In 1533, Yun Won-hyeong passed the national examinations, and was appointed to the literature department of Byeol to become an officer. While pursuing an officer position, Yun also sought to make his nephew, Grand Prince Gyeongwon, the next king of Joseon. Yun was temporarily exiled for his actions but came back in 1544. He ran into some conflicts with two relatives who were officials: Yun Im and Kim Ahn-ro. This made for a difficult situation, since Kim Ahn-ro's granddaughter (the daughter of Princess Hyohye and his son, Kim Hui) had married Yun Won-hyeong's own nephew, Yun Baek-won. Also, Yun Im was the maternal uncle of Injong and the older brother of Queen Janggyeong.

In 1543, King Jungjong died. In 1545, King Injong died. Yun Won-hyeong killed his opponents and relatives that supported his third cousin, among these being Yun Im. Later, his brother Yun Won-ro was killed (the Eulsa massacre). In 1546, he controlled political powers.
In 1547 he became Minister of Personnel (Ijo Panseo), in 1551 Left State Councillor, and in 1563 Chief State Councillor.

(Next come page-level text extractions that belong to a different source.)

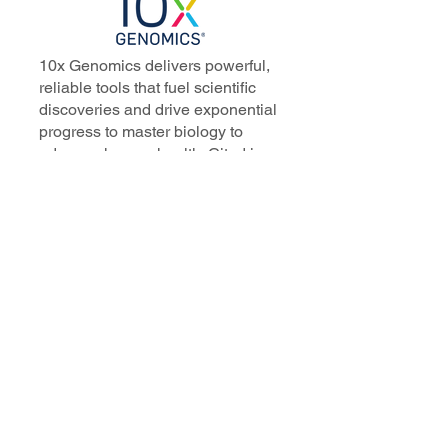
10x Genomics delivers powerful,
reliable tools that fuel scientific
discoveries and drive exponential
progress to master biology to
advance human health. Cited in
more than 10,000 research papers,
our innovative single cell, spatial,
and in situ technologies enable
discoveries across oncology,
immunology, neuroscience, and
more.
Our talented, dedicated science
professionals have a distinguished
record of creating innovative
instruments, reagents, and
software that analyze biological
systems at a resolution that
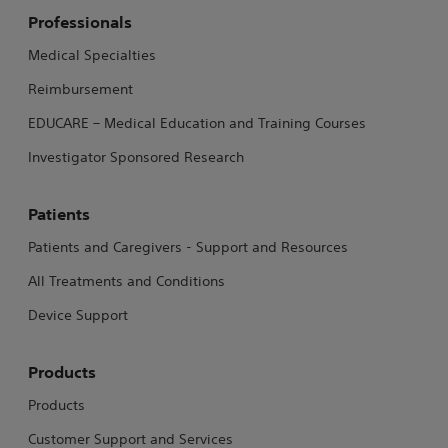
Professionals
Medical Specialties
Reimbursement
EDUCARE – Medical Education and Training Courses
Investigator Sponsored Research
Patients
Patients and Caregivers - Support and Resources
All Treatments and Conditions
Device Support
Products
Products
Customer Support and Services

When Queen Munjeong died in 1565, he lost all political power. This caused he and his second wife, Jeong Nan-Jeong to commit suicide.

Family 
 Great-Great-Great-Grandfather
 Yun Beon (1384 – 1448) (윤번), Prime Minister during the reign of King Sejo of Joseon
 Great-Great-Great-Grandmother 
 Grand Internal Princess Consort Heungnyeong of the Incheon Lee clan (흥녕부대부인 인천 이씨, 興寧府大夫人 仁川 李氏) (1383 - 1456)
 Great-Great-Grandfather
 Yun Sa-Heun (1422 – 1485) (윤사흔, 尹士昐); Queen Jeonghui's younger brother 
 Great-Great-Grandmother
 Lady Kim of the Gyerim Kim clan (계림 김씨, 鷄林 金氏)
Great-Grandfather
 Yun Gye-Gyeom (1442 – 1483) (윤계겸)
 Grandfather 
 Yun Uk (윤욱, 尹頊) (1459 - 1485)
 Grandmother 
 Lady Jeong of the Yeonil Jeong clan (영일 정씨) (? - 1520)
 Father
 Yun Ji-im (윤지임, 尹之任) (1475 - 14 April 1534)
 Mother
 Lady Jeonseong of the Jeonui Lee clan (전성부부인 전의 이씨, 全城府夫人 全義李氏) (1475 - 1511)
 Brothers
 Older brother: Yun Won-gae (윤원개, 尹元凱)
 Sister-in-law: Lady Lee (이씨)
 Nephew: Yun Gi (윤기, 尹紀)
 Nephew: Yun Kang (윤강, 尹綱)
 Niece: Lady Yun (윤씨)
 Nephew-in-law: Gu Yun (구윤, 具潤) of the Neungseung Gu clan
 Older brother: Yun Won-Ryang (1495 – 1569) (윤원량, 尹元亮)
 Sister-in-law: Lady Jang of the Suncheon Jang clan (순천 장씨)
 Nephew Yun So (윤소, 尹紹) (1515 - 1544)
 Grandniece: Lady Yun (윤씨, 尹氏) (? - October 1566)
 Nephew: Yun Chan (윤찬, 尹纘)
 Nephew: Yun Chi (윤치, 尹緻)
 Niece: Royal Noble Consort Suk of the Papyeong Yun clan (숙빈 윤씨, 淑嬪 尹氏) (? - 1595)
 Older brother: Yun Won-Pil (1496 – 9 May 1547) (윤원필, 尹元弼)
 Sister-in-law: Lady Jeong of the Gyeongju Jeong clan (경주 정씨)
 Nephew: Yun Yun (윤윤, 尹綸)
 Nephew: Yun Wi (윤위, 尹緯)
 Nephew: Yun Hoe (윤회, 尹繪)
 Nephew: Yun Jib (윤집, 尹緝)
 Older brother: Yun Won-Ro (? – 1547) (윤원로, 尹元老)
 Sister-in-law: Lady Yi of the Jeonju Yi clan (전주 이씨)
 Sister-in-law: Lady Yi of the Pyeongchang Yi clan (평창 이씨)
 Nephew: Yun Baek-won (윤백원, 尹百源) (1528 - 1589)
 Niece-in-law: Lady Kim Seon-ok (김선옥, 金善玉) of the Yeonan Kim clan (1531 - ?)
 Grandniece: Lady Yun Gaemichi (개미치)
 Niece-in-law: Lady Bok-yi (복이)
 Grandnephew: Yun Deok-gyeong (윤덕경)
 Nephew: Yun Cheon-won (윤천원, 尹千源)
 Nephew: Yun Man-won (윤만원, 尹萬源)
 Sister-in-law: Lady Min of the Yeoheung Min clan (여흥 민씨)
 Nephew: Yun Jo-won (윤조원)
 Sisters
 Older sister: Lady Yun (윤씨)
 Older sister: Queen Munjeong of the Papyeong Yun clan (문정왕후 윤씨, 文定王后 尹氏) (2 December 1501 - 5 May 1565)
 Brother-in-law: King Jungjong of Joseon (조선 중종) (16 April 1488 – 29 November 1544)
 Niece: Princess Uihye (1521 – 1564) (의혜공주)
 Nephew-in-law: Han Gyeong-rok (한경록, 韓景祿)
 Grandnephew: Han Ui (한의, 韓漪)
 Grandnephew: Han Wan (한완, 韓浣)
 Grandnephew: Han Sun (한순, 韓淳)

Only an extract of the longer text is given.